[RECORDS SUPPLIED]

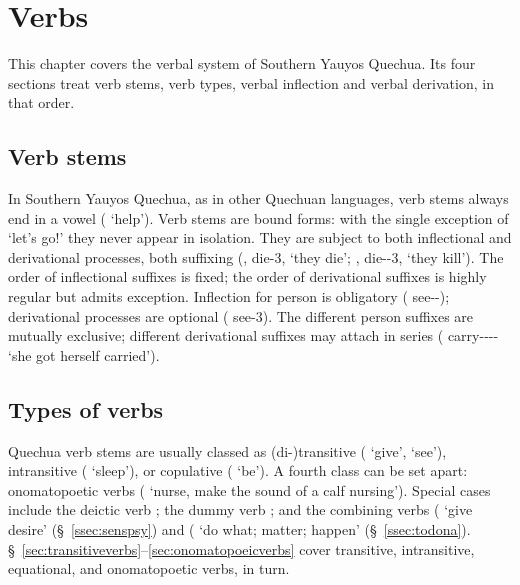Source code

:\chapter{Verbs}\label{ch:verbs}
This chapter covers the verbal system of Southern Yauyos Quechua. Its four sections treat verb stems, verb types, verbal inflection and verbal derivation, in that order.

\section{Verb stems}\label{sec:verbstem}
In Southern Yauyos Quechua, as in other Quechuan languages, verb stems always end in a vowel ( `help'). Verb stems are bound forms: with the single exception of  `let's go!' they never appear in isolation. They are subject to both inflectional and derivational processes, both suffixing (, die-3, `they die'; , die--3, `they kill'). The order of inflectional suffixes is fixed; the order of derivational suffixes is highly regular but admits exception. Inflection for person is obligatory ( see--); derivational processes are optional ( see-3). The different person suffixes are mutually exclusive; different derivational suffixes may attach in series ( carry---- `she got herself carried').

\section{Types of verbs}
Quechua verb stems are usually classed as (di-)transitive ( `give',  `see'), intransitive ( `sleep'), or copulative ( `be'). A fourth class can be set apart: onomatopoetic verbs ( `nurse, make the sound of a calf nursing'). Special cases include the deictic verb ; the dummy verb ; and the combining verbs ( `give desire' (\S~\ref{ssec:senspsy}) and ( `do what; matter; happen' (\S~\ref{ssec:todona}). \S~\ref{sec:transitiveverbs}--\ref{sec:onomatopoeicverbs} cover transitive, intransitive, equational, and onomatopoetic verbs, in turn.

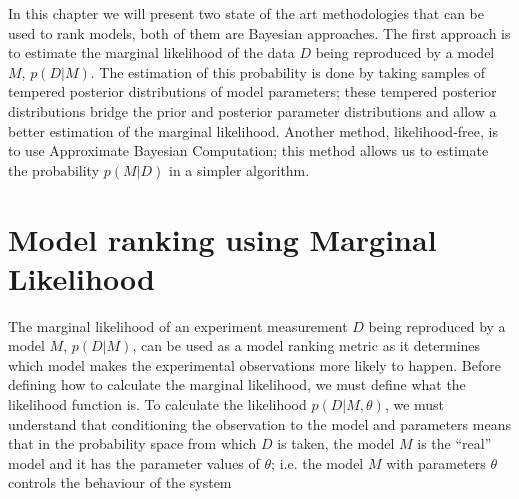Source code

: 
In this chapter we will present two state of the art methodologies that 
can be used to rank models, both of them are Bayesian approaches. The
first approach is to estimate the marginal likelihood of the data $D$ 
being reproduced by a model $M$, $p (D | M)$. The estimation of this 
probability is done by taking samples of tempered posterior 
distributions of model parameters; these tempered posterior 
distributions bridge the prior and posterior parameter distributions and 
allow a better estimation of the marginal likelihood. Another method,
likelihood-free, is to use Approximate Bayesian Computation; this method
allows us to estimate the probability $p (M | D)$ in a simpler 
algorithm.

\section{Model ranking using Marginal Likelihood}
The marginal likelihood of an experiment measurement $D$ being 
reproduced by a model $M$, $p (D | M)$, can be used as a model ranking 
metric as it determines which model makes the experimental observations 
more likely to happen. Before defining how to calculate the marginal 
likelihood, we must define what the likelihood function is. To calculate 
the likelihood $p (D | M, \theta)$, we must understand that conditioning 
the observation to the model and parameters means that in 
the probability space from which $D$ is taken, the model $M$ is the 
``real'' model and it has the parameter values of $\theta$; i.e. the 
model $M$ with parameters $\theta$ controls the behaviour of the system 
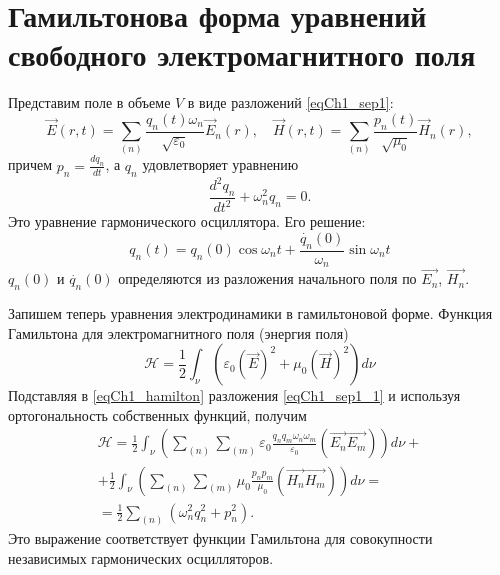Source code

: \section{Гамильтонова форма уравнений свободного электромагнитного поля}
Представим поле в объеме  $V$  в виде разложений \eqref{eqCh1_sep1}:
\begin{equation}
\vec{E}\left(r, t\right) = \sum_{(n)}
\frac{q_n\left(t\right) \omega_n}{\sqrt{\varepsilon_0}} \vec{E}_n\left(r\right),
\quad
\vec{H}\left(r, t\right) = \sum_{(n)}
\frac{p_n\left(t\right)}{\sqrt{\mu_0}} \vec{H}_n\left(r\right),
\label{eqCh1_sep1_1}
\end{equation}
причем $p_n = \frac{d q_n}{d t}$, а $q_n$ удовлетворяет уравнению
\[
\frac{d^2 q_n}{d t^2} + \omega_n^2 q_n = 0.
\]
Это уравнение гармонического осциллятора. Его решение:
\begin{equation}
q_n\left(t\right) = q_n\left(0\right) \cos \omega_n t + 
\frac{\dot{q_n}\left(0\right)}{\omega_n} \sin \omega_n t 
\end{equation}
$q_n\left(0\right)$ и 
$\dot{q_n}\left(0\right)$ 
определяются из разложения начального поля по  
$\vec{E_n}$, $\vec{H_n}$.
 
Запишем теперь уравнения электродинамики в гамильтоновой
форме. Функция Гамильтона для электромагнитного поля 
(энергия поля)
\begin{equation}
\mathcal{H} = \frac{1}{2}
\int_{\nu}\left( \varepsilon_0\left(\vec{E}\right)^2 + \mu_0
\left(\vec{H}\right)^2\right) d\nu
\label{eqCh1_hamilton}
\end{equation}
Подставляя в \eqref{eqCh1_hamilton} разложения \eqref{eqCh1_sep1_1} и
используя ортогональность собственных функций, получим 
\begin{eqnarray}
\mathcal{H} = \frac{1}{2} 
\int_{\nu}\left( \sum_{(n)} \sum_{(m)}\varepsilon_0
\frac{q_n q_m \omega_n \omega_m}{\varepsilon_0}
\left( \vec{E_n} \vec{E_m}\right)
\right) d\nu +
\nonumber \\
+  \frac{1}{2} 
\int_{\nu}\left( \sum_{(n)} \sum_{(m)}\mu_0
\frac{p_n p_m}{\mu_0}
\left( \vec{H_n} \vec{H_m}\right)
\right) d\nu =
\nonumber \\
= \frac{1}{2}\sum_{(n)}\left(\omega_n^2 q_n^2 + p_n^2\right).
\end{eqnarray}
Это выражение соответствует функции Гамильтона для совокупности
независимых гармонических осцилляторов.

...

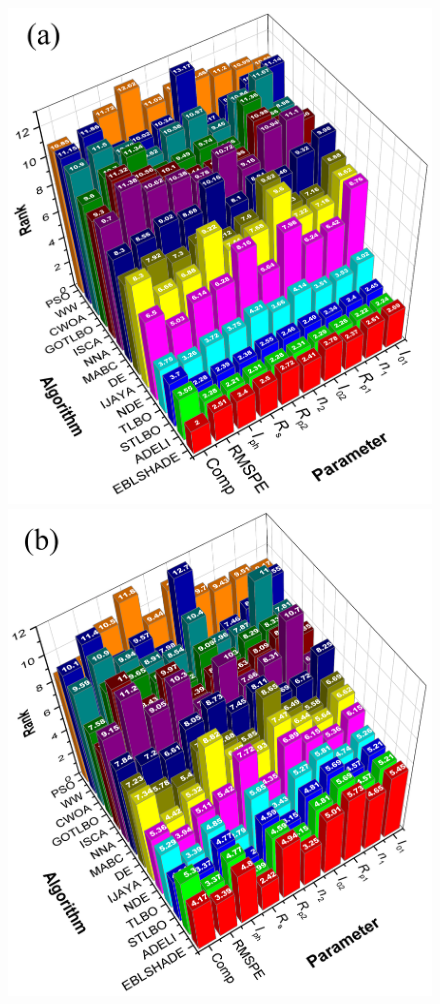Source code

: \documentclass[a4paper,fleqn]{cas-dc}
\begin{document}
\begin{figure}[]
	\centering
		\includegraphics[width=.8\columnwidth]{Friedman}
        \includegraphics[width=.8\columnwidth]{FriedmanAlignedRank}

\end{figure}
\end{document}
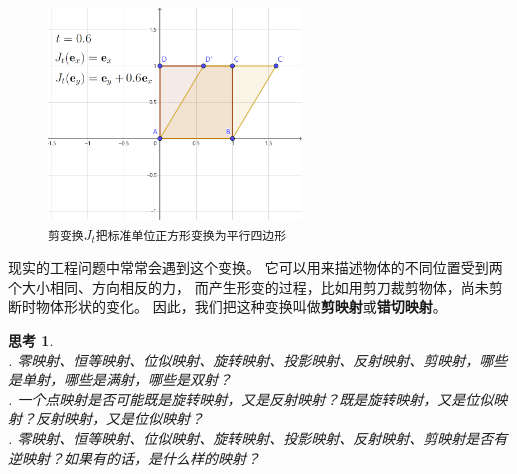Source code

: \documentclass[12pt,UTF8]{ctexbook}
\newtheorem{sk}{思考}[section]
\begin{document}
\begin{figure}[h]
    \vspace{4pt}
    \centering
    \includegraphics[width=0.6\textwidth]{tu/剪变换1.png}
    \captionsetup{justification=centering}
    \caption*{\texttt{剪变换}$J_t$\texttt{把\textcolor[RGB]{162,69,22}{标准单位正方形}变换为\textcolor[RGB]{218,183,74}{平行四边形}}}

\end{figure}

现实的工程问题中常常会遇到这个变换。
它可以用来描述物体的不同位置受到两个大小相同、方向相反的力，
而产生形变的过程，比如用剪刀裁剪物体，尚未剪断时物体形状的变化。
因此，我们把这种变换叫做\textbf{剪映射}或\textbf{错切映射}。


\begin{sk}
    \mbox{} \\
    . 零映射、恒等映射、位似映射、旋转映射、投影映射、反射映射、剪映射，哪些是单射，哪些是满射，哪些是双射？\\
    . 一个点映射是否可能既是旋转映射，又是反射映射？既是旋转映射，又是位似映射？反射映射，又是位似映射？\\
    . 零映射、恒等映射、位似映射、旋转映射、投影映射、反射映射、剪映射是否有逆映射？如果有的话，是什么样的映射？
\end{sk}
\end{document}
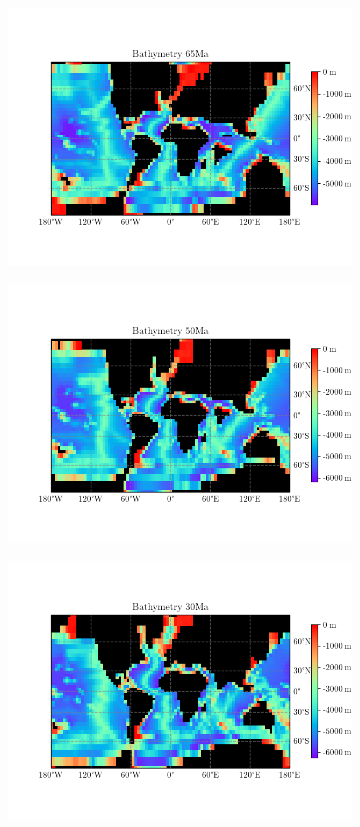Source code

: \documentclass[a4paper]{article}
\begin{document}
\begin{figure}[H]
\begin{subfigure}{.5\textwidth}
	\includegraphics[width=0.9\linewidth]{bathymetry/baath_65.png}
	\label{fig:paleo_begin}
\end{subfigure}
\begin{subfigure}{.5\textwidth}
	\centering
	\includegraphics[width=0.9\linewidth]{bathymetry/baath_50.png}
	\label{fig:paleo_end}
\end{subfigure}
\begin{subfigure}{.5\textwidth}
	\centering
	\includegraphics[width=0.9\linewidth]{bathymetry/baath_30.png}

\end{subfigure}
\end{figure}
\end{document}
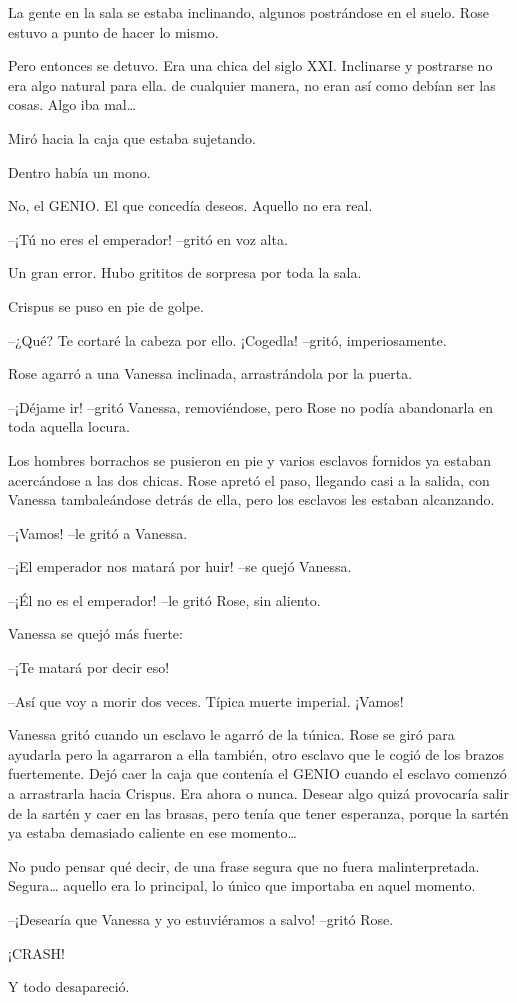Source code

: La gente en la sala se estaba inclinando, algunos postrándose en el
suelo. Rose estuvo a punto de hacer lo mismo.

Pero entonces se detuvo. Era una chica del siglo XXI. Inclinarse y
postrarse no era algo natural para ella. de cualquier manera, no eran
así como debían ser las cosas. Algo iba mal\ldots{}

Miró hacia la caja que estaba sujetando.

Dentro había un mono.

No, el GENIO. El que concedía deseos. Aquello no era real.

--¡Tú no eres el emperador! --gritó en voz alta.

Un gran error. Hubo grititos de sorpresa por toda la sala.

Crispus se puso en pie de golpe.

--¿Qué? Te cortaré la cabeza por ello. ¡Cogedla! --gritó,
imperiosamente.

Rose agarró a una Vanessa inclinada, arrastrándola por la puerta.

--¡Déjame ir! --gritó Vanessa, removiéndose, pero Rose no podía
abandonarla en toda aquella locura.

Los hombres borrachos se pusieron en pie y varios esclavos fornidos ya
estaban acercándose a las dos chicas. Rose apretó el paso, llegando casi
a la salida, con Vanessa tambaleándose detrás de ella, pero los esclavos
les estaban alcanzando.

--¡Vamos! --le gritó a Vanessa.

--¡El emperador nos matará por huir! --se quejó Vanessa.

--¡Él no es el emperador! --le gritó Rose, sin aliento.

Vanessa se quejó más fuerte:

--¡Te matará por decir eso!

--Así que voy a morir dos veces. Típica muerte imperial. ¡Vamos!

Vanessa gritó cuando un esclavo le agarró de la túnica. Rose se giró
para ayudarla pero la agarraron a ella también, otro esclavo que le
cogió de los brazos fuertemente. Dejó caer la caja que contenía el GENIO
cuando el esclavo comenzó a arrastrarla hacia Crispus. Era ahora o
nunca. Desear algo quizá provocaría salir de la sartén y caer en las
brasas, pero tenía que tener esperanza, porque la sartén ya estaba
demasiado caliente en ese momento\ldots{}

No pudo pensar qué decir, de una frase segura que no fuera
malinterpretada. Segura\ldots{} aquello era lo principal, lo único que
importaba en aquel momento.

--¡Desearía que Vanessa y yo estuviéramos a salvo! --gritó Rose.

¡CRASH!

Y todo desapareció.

...

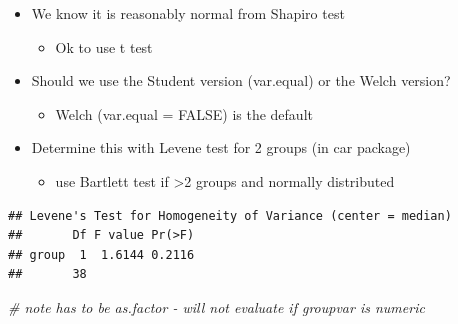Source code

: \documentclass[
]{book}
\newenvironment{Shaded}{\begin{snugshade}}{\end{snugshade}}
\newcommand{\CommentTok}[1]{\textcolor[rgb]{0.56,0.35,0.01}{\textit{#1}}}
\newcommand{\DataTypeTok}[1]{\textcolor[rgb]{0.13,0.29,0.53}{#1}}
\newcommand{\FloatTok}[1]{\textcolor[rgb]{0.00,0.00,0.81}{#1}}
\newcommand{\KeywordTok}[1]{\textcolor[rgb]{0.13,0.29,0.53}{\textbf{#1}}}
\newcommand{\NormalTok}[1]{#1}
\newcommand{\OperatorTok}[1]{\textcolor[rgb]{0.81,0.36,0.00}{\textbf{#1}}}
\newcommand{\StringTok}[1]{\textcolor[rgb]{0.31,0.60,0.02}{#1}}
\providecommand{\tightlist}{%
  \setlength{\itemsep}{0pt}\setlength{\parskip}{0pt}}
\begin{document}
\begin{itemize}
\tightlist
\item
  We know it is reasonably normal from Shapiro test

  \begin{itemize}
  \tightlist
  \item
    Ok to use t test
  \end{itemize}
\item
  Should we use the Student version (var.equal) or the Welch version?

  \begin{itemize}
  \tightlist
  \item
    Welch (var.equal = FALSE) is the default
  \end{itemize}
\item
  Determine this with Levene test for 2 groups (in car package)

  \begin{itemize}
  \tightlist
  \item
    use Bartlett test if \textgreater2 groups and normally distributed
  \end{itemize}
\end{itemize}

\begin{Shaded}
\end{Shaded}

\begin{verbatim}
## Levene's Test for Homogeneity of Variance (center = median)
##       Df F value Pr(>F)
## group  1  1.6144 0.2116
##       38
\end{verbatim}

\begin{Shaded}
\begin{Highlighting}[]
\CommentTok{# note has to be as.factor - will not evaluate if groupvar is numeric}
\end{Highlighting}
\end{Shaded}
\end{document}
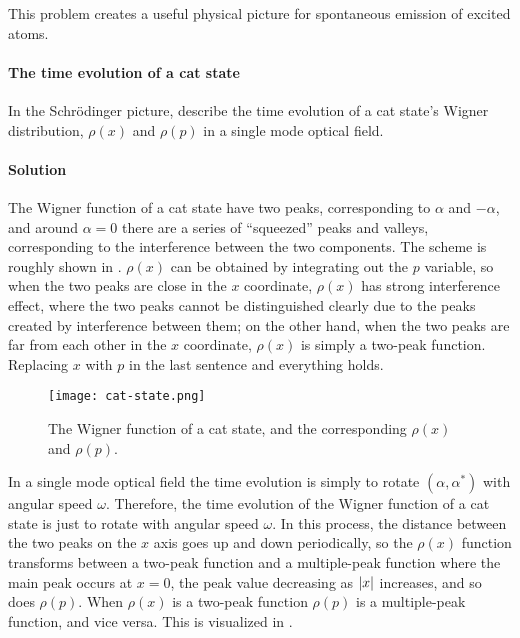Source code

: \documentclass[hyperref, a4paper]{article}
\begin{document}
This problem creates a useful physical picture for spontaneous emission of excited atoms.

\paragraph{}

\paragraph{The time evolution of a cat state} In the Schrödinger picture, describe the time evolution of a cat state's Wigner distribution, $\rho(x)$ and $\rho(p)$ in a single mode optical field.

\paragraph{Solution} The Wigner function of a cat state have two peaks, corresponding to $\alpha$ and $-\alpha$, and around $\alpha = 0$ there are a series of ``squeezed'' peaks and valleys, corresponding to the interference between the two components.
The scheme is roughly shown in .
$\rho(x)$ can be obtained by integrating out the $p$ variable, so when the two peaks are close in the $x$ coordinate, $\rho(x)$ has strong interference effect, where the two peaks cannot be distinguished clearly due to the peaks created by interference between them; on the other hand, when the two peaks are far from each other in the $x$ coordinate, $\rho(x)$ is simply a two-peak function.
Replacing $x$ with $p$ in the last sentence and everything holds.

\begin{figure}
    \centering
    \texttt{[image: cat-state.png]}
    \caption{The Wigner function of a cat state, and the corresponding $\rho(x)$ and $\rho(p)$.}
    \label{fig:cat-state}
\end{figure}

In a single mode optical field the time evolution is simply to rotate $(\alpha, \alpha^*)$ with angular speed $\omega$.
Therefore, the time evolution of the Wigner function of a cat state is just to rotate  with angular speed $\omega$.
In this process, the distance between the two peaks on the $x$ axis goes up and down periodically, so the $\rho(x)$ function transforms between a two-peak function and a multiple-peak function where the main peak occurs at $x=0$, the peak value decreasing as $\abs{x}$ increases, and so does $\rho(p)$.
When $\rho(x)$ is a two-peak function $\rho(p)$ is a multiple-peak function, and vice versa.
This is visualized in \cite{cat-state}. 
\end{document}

[JOB]
Within the listing above, the range opens at the line with "используя ортогональность собственных" and closes at the line with "независимых гармонических осцилляторов.". Reproduce exactly the lines of that range, including both ends.

[EXERCISE RESULT]
используя ортогональность собственных функций, получим 
\begin{eqnarray}
\mathcal{H} = \frac{1}{2} 
\int_{\nu}\left( \sum_{(n)} \sum_{(m)}\varepsilon_0
\frac{q_n q_m \omega_n \omega_m}{\varepsilon_0}
\left( \vec{E_n} \vec{E_m}\right)
\right) d\nu +
\nonumber \\
+  \frac{1}{2} 
\int_{\nu}\left( \sum_{(n)} \sum_{(m)}\mu_0
\frac{p_n p_m}{\mu_0}
\left( \vec{H_n} \vec{H_m}\right)
\right) d\nu =
\nonumber \\
= \frac{1}{2}\sum_{(n)}\left(\omega_n^2 q_n^2 + p_n^2\right).
\end{eqnarray}
Это выражение соответствует функции Гамильтона для совокупности
независимых гармонических осцилляторов.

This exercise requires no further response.